Пауза как показатель
Александра Вячеславовна Горбачева и Иван Вадимович посвятили своё сообщение паузации в нарративах младших школьников и возможности их применения для скрининговых обследований. Оказывается, по количеству и качеству пауз в речи можно судить о наличии у человека тех или иных проблем, начиная от той же дислексии и заканчивая болезнями Альцгеймера и Паркинсона. Конкретно у детей большое количество пауз при чтении текста вслух обычно является индикатором когнитивной нагрузки, а длительность этих пауз – маркером отклонений. Также важно и то, заполнены ли эти паузы или нет, и если да, то чем – например, всякими-разными «эээээ, ммммм, ну, это, типа».
Смотрю в книгу – вижу фигу
Ольга Владимировна Щербакова, ведущий научный сотрудник факультета психологии Санкт-Петербургского государственного университета, обнародовала результаты своих исследований, связанных с массовой и очень распространённой сегодня проблемой – неумением читать. Оказывается, это не абстрактные жалобы учителей на своих учеников, которым почему-то не хочется усваивать школьную программу, а нечто гораздо более серьёзное.
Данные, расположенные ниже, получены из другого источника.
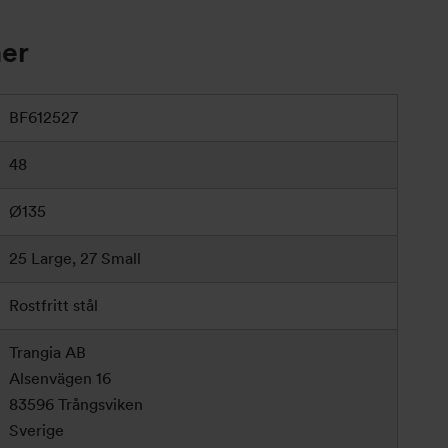
ner
BF612527
48
Ø135
25 Large, 27 Small
Rostfritt stål
Trangia AB
Alsenvägen 16
83596 Trångsviken
Sverige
В частности, как отметила Щербакова, она предлагала группе людей в возрасте 17-24 лет басни Эзопа с предложением сравнить несколько из них и найти похожие по смыслу. Выяснилось, что примерно треть испытуемых не поняли, о чём речь, а ещё треть не смогли выполнить задание, поскольку не очень поняли сути басен. В другой группе, где участвовали люди в возрасте от 18 до 32 лет, результаты оказались ненамного лучше, однако и тут полностью выполнить задание удалось лишь малой части.
В другом случае вместо басен Эзопа, которые можно понимать и так и этак, был взят вполне конкретный научно-популярный текст. Однако когда участникам опроса предложили рассказать, о чём он, пересказать вкратце его суть и сделать какое-то обобщение, для большинства это стало непосильной задачей.
– Можно сделать однозначный вывод: с понятийным мышлением у этих людей всё очень плохо, – подчеркнула Ольга Владимировна. – Но это, полагают, проблема не отдельно взятой группы, а целого поколения. Потому что сегодня нам говорят: мол, школьные учебники написаны сухим казённым языком, в них мало графики, а поскольку дети с малых лет привыкли к ярким картинкам и динамическим образам, значит, их нужно учить именно на таких образцах! На самом деле, это работает только с простыми понятиями, а что касается сложных текстов, тут нужно отрабатывать навык общения именно с текстовой информацией, без неё никуда.
…Но, как вы понимаете, поскольку чтение как процесс восприятия информации доступен не каждому, стоит ещё раз сделать акцент на проблемах дислексии. Ведь, не решив её, нельзя понять текст и усвоить заложенную в нём информацию.